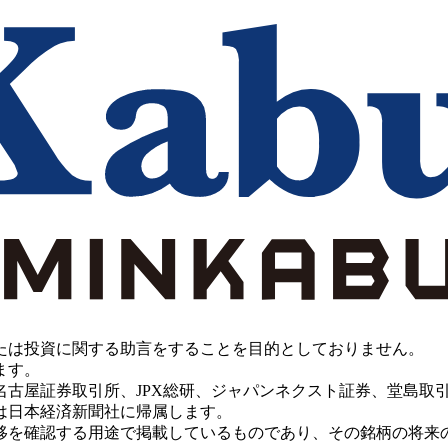
たは投資に関する助言をすることを目的としておりません。
ます。
PX総研、ジャパンネクスト証券、堂島取引所、China Investment 
は日本経済新聞社に帰属します。
移を確認する用途で掲載しているものであり、その銘柄の将来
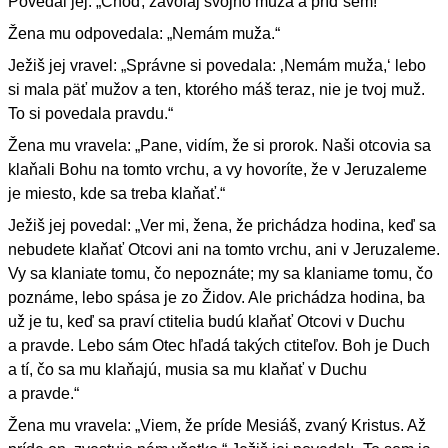
Povedal jej: „Choď, zavolaj svojho muža a príď sem!“
Žena mu odpovedala: „Nemám muža.“
Ježiš jej vravel: „Správne si povedala: ‚Nemám muža,‘ lebo
si mala päť mužov a ten, ktorého máš teraz, nie je tvoj muž.
To si povedala pravdu.“
Žena mu vravela: „Pane, vidím, že si prorok. Naši otcovia sa
klaňali Bohu na tomto vrchu, a vy hovoríte, že v Jeruzaleme
je miesto, kde sa treba klaňať.“
Ježiš jej povedal: „Ver mi, žena, že prichádza hodina, keď sa
nebudete klaňať Otcovi ani na tomto vrchu, ani v Jeruzaleme.
Vy sa klaniate tomu, čo nepoznáte; my sa klaniame tomu, čo
poznáme, lebo spása je zo Židov. Ale prichádza hodina, ba
už je tu, keď sa praví ctitelia budú klaňať Otcovi v Duchu
a pravde. Lebo sám Otec hľadá takých ctiteľov. Boh je Duch
a tí, čo sa mu klaňajú, musia sa mu klaňať v Duchu
a pravde.“
Žena mu vravela: „Viem, že príde Mesiáš, zvaný Kristus. Až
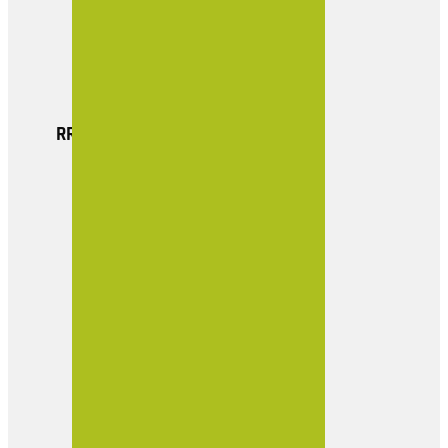
Actualidad
Boletin Empresarial
Contacto
RRSS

────────────────────

Task item:
Render every line of text read from the entries as a Markdown table with the columns Row and Line, numbering the rows in order and skipping blank lines. Leave the pictures out.

Output:
| Row | Line |
|---|---|
| 1 | たは投資に関する助言をすることを目的としておりません。 |
| 2 | ます。 |
| 3 | PX総研、ジャパンネクスト証券、堂島取引所、China Investment  |
| 4 | は日本経済新聞社に帰属します。 |
| 5 | 移を確認する用途で掲載しているものであり、その銘柄の将来 |
| 6 | Povedal jej: „Choď, zavolaj svojho muža a príď sem!“ |
| 7 | Žena mu odpovedala: „Nemám muža.“ |
| 8 | Ježiš jej vravel: „Správne si povedala: ‚Nemám muža,‘ lebo |
| 9 | si mala päť mužov a ten, ktorého máš teraz, nie je tvoj muž. |
| 10 | To si povedala pravdu.“ |
| 11 | Žena mu vravela: „Pane, vidím, že si prorok. Naši otcovia sa |
| 12 | klaňali Bohu na tomto vrchu, a vy hovoríte, že v Jeruzaleme |
| 13 | je miesto, kde sa treba klaňať.“ |
| 14 | Ježiš jej povedal: „Ver mi, žena, že prichádza hodina, keď sa |
| 15 | nebudete klaňať Otcovi ani na tomto vrchu, ani v Jeruzaleme. |
| 16 | Vy sa klaniate tomu, čo nepoznáte; my sa klaniame tomu, čo |
| 17 | poznáme, lebo spása je zo Židov. Ale prichádza hodina, ba |
| 18 | už je tu, keď sa praví ctitelia budú klaňať Otcovi v Duchu |
| 19 | a pravde. Lebo sám Otec hľadá takých ctiteľov. Boh je Duch |
| 20 | a tí, čo sa mu klaňajú, musia sa mu klaňať v Duchu |
| 21 | a pravde.“ |
| 22 | Žena mu vravela: „Viem, že príde Mesiáš, zvaný Kristus. Až |
| 23 | Actualidad |
| 24 | Boletin Empresarial |
| 25 | Contacto |
| 26 | RRSS |